Cell proliferation assay
Ishikawa cells were seeded into 96 well culture plate according to the density of 4000 cells/ well. Ishikawa cells were divided into four groups: pLVX-vector group, pLVX- ENST00000391318, pLKO.1-vector group and pLKO.1- ENST00000391318, the activity of Ishikawa cells was detected by CCK-8 at 12h, 24h, 36h and 48h after inoculation, and 10 μl CCK-8 solution was added to each well. After incubation in 37 ℃ incubator for 2h, the absorbance at 450nm was detected by microplate reader.
Wound healing assay
The Ishikawa cells were seeded into 6-well culture plate according to 50000 cells/well. When the cells grew to 100% healing degree, they were scratched with 1 ml blue tips. After the scratch, the medium and suspension cells were sucked off, and then the serum-free medium was replaced and take photos at 0 h. Then the cells were cultured for 24 h to take photos. The cell mobility was calculated by comparing the healing degrees of 0 h and 24 h.
Cell invasion assay
After mixing DMEM medium and Matrigel 1:1, 50 μ l was evenly spread in Transwell chamber and placed in 37 ℃ incubator for 45 min. The cells were divided into four groups: pLVX-vector group, pLVX- ENST00000391318, pLKO.1-vector group and pLKO.1- ENST00000391318. Cells were inoculated into Transwell upper chamber according to the density of 20000 cells/well. The upper chamber of Transwell was serum-free medium, and 700 μ l medium containing 5% serum was added into the lower chamber. The cells in the upper chamber were removed after 12 h in the incubator. The cells at the bottom of Transwell were stained with crystal violet and counted after taking pictures.
Cell cycle analysis
The cell cycle distribution was determined by using the Cell Cycle Analysis Kit (Beyotime, China) according to the instructions. Cells were seeded onto 6-well plates and transfected with NC shRNA or ENST00000391318 shRNA. After 48 h, the cells were harvested and fixed with precooled 70% ethanol at 4 °C for 12 h. The fixed cells were suspended in staining buffer, mixed with 25 μL of propidium iodide staining solution and 10 μL of RNase A and incubated in the dark for 30 min.

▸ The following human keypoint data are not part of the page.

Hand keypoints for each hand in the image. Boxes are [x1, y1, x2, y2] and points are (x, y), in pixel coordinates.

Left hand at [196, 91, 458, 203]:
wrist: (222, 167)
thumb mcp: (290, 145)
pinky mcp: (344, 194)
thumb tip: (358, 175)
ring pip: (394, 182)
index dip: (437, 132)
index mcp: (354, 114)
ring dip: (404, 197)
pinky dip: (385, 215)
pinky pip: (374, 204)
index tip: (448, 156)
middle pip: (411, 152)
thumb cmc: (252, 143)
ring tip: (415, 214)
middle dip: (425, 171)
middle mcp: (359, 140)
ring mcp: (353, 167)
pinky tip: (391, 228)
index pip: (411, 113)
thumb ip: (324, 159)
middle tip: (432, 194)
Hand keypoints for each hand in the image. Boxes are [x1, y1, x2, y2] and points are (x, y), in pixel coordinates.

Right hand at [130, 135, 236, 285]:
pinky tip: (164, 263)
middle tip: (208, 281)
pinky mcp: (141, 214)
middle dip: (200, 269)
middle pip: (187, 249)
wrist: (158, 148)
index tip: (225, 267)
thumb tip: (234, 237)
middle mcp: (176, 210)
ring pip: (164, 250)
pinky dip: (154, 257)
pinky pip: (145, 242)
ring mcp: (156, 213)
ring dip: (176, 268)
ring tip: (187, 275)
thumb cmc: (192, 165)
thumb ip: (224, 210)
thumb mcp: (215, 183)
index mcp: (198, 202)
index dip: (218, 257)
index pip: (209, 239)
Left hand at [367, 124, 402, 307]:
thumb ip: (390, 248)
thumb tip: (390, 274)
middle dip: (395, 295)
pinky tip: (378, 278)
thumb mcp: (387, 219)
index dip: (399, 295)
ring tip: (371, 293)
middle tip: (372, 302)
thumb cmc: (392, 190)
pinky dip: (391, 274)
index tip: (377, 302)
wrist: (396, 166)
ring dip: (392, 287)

Flow cytometry detection was immediately performed.
Western blot
The cell protein was extracted from RIPA protein lysate and lysed on 30min, then centrifuged at 1000r/min, and the supernatant was extracted. The protein concentration was detected by BCA solution and 10% SDS-PAGE gel was distributed. The protein was transferred to PVDF membrane and sealed with 5% BSA for 1 h. then the antibody was incubated at 4 ℃ overnight. After tbst cleaning, HRP labeled antibody was incubated for 1 h. tbst was washed and then developed. Finally, the protein bands were visualized using an ECL Kit (Solarbio, China). GAPDH served as an internal control. LIF antibody (#ab113262, Abcam, 1:1000), an ITGB3 antibody (#ab119992, Abcam, 1:1000), a DKK1 antibody (#ab109416, Abcam, 1:1000), and a claudin-4 antibody (#ab53156, Abcam, 1:1000) were used.
Statistical analysis
Statistical analysis was performed using GraphPad Prism 8.0 software. All results are expressed as the mean ± standard deviation (SD). p < 0.05 indicated statistical significance. The experiments were repeated at least three times.